I'm preparing to image around fifty workstations and I'm wondering about the importance of duplicate machine SIDs in the process. I've heard that managing SIDs is becoming more of an issue than it used to be, especially going into 2025. My main questions are: Do I need to do anything beyond sysprep to avoid SID duplication issues when cloning workstations to join a Windows server domain? Here's my current plan:
1. Install and configure necessary software while keeping the machines off the domain and not activating Windows.
2. Run sysprep with the generalize and OOBE options before shutting down.
3. Capture the disk image to a file.
4. Deploy the image onto the workstation disks and join them to the domain.
5. Activate Windows and complete any additional configurations after joining the domain.
Is this approach effective? Also, should I consider using audit mode? In my previous experience with smaller batches, I've never encountered issues with duplicate SIDs. However, I want to ensure I'm doing everything correctly with this larger batch. Thanks for any insights!
4 Answers
I can confirm that SIDs do matter, but if you’re systematic with checking for duplicates, you should be fine. Stick to your plan and keep track of the SIDs, and you’ll avoid headaches down the line.
Your outline looks solid! The `sysprep /generalize` command will take care of removing the SIDs, so you shouldn’t worry about that. Audit mode is useful for installing apps and setting up any extra local admin accounts you need. Just a heads up, using the audit option in sysprep can help you get there if the usual key combos don't work. Also, check out using an unattend.xml file to skip the OOBE wizard; it can help automate the process of joining the domain and setting the computer name. It takes some setup, but it's definitely worth it! And if you're dealing with file shares, a boot disk could help streamline the whole imaging process too.
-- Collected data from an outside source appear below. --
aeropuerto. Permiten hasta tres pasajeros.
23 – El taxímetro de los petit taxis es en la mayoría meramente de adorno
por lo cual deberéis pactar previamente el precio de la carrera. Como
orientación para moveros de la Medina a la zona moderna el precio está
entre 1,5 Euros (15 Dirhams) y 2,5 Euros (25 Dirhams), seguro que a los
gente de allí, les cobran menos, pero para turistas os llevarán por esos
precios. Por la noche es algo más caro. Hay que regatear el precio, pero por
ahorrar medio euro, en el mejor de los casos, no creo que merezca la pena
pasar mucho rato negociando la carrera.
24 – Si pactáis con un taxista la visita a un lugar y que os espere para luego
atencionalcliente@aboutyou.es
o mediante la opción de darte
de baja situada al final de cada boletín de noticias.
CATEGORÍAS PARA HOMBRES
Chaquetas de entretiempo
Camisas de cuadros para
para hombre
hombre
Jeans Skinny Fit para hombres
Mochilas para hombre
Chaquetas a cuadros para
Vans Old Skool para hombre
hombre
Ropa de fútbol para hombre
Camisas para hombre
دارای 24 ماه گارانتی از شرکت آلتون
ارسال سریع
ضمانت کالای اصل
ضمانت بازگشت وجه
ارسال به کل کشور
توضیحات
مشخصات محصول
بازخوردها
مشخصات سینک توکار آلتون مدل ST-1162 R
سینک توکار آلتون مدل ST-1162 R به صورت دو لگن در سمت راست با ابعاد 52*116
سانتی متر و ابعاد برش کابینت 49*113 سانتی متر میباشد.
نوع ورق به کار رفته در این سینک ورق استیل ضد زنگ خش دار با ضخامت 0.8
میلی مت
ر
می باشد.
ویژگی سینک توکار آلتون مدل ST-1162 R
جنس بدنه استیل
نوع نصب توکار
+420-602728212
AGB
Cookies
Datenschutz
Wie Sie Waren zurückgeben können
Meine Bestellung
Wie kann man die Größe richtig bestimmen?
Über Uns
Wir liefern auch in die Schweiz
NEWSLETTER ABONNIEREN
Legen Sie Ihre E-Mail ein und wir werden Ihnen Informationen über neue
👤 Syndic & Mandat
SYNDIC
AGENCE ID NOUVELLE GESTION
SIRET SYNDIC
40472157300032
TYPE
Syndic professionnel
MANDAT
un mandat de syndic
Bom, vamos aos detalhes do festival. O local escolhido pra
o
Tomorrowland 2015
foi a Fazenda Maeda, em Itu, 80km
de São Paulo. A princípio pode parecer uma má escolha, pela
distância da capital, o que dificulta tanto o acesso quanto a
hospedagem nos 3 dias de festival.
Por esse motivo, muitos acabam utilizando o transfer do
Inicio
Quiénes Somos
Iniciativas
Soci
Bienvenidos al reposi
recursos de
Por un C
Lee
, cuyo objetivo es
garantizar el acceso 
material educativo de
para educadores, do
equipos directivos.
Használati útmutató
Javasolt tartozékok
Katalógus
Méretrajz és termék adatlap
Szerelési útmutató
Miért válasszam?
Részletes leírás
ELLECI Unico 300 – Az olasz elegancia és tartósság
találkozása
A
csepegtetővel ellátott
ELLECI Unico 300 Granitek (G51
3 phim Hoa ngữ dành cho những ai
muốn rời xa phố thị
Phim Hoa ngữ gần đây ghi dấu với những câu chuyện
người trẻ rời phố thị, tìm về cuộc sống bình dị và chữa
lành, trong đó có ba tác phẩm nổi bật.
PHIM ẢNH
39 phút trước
You’re on the right track! Just remember to test each machine for SID uniqueness as you go. Other than that, your approach should work well with the scale you're dealing with.
We actually use a tool called SID Changer that works really well. It's non-intrusive and keeps your profiles intact, so consider checking it out if you run into issues or want an easier way to manage SIDs.
I completely agree! Using audit mode is key because it stops unwanted Microsoft Store apps from messing up the sysprep process.